Jean-Frederic Colombel, MD: The best is the enemy of the good sometimes, so I completely agree. When you have a drug that is working, and the patient is doing well, you still scope. It may be a complex patient with UC. It’s not Mayo 0 but 1, and you still have some neutrophils and biopsies, so it’s not perfect, not histologic remission. I don’t think it’s enough to switch. It may be to optimize, so we need to be very cautious. In clinical practice, you know that as well as I do because you have so much experience, Doug and Miguel. All patients differ. It depends on what other drugs they have been exposed to in the past, right?

Miguel Regueiro, MD: Yes, and it’s interesting when we talk about when we switch from 1 agent to the other. I also want to bring up the quality-of-life scores that came up in the UNIFI study with ustekinumab, which talks about histology. Before I get to that, Doug, I know you had a comment too. When do we switch from 1 agent to another?

All of us agree that, for mild symptoms when they’ve been severe and mild inflammation when they’ve been severe, it is probably not enough to switch. The way I look at it is this: If they have a reaction to the drug or an adverse event with the drug—and we can define that broadly: if they’ve truly been optimized on the drug, and we know this from anti–TNF [tumor necrosis factor], and if we check levels and we see what we’d like therapeutically, with no antibodies and we really push the intervals and we push the dose—that’s when we switch.

I completely agree with you, Jean-Fred. The knee-jerk reaction sometimes is to switch too soon, and then we’re burning through these biologics, and we have to be careful for that.
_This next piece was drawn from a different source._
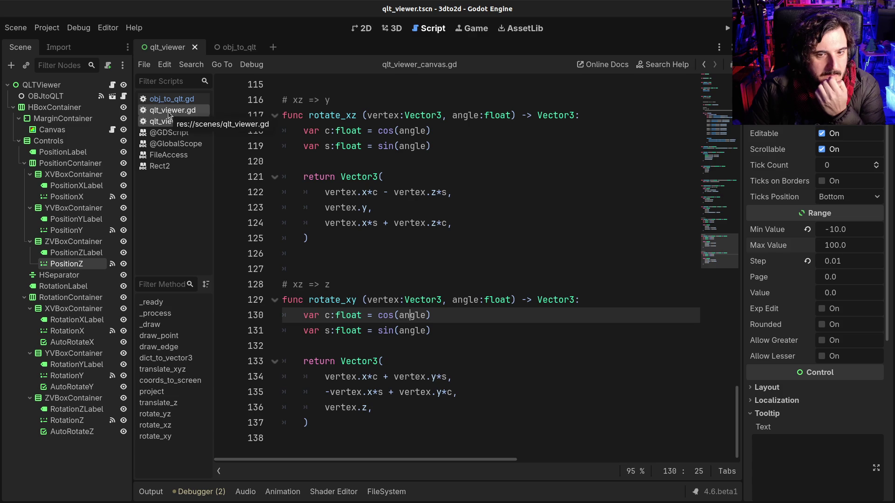
scroll(447, 348, up, 3)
Doug, I’ll let you make a comment, but then maybe you could follow it up by talking about quality of life with ustekinumab in the study.

Douglas C. Wolf, MD: Quality of life is the most important measure in many ways in our clinical trials, though it’s always a secondary end point rather than a primary end point. Five or 10 years ago, we were talking to the FDA and said we should maybe make it a primary end point, but they weren’t interested.They want mucosal healing, which is very important of course, but for patients and for us, caring for the well-being of our patients’ quality of life is immensely important, and it is an equal partner to mucosal healing.
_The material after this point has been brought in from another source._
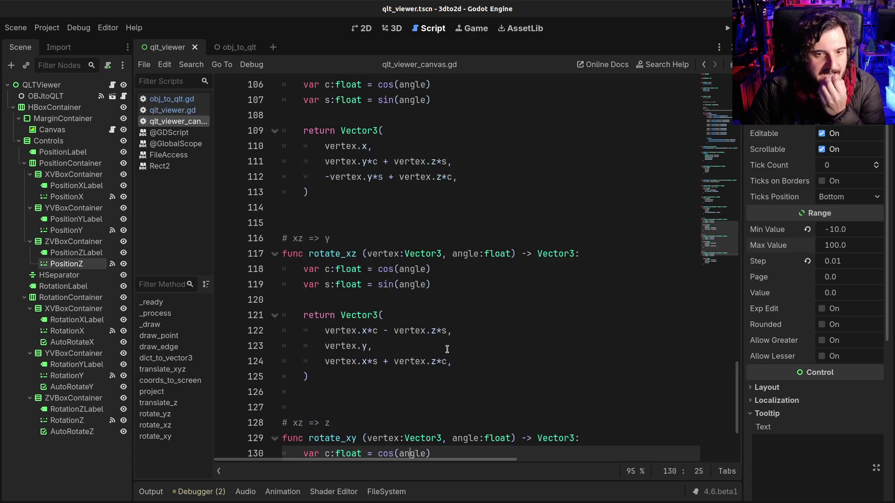
scroll(448, 349, up, 14)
The ustekinumab studies demonstrated consistent improvement in quality-of-life measures with induction and maintenance of ustekinumab therapy vs placebo that there were improvements that were sustained. The metrics measured in quality of life are how you feel, how you feel about yourself, how you feel about others, and how you feel at work. There is also the WPAI [Work Productivity and Activity Impairment], which is a work-productive measurement, and that’s also something that is improved. There are all sorts of measures that are additional measures of how these medications are working that truly make a difference in people’s lives. Ustekinumab hits all the marks.

Miguel Regueiro, MD: Great. Not only is there histo-endoscopic mucosal improvement, but it improves quality of life as well.